Pull every line holding the word "subsection" from the data below and copy it.

Source data:

* * *

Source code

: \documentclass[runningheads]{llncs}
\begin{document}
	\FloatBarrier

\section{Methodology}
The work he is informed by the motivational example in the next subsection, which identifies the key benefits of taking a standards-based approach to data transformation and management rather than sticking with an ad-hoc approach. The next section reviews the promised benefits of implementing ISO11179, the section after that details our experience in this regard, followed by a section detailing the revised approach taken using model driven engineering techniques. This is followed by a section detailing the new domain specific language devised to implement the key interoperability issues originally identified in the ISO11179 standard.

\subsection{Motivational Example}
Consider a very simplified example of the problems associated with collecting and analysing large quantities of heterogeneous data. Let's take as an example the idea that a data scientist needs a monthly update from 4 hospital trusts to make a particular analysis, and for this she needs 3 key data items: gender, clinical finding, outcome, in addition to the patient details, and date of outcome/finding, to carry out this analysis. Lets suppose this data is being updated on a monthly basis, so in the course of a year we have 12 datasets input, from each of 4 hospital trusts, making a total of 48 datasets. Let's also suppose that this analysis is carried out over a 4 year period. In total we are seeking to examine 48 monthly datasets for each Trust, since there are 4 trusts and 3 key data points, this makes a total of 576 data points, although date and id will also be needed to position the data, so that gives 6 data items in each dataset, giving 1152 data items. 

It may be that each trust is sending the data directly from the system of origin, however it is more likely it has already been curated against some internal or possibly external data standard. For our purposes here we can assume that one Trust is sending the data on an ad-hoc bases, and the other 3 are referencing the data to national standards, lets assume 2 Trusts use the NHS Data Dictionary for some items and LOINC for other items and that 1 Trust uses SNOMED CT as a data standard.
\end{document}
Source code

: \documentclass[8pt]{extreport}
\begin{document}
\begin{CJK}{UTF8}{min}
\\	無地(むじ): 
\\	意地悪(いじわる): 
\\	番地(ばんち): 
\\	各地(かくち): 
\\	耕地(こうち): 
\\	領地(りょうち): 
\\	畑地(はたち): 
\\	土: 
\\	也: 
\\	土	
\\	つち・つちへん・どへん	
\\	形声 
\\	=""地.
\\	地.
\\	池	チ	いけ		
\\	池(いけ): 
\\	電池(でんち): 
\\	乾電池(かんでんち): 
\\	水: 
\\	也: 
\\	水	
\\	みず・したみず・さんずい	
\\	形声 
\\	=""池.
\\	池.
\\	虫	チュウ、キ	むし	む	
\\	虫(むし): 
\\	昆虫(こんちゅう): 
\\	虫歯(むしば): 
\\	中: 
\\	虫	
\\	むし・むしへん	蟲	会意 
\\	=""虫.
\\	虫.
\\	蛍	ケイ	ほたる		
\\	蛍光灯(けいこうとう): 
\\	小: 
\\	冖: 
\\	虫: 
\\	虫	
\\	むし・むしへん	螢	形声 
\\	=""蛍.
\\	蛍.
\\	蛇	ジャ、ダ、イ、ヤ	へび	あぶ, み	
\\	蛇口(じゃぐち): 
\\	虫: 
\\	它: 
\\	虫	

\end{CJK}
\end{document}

* * *

Solution below:
The work he is informed by the motivational example in the next subsection, which identifies the key benefits of taking a standards-based approach to data transformation and management rather than sticking with an ad-hoc approach. The next section reviews the promised benefits of implementing ISO11179, the section after that details our experience in this regard, followed by a section detailing the revised approach taken using model driven engineering techniques. This is followed by a section detailing the new domain specific language devised to implement the key interoperability issues originally identified in the ISO11179 standard.
\subsection{Motivational Example}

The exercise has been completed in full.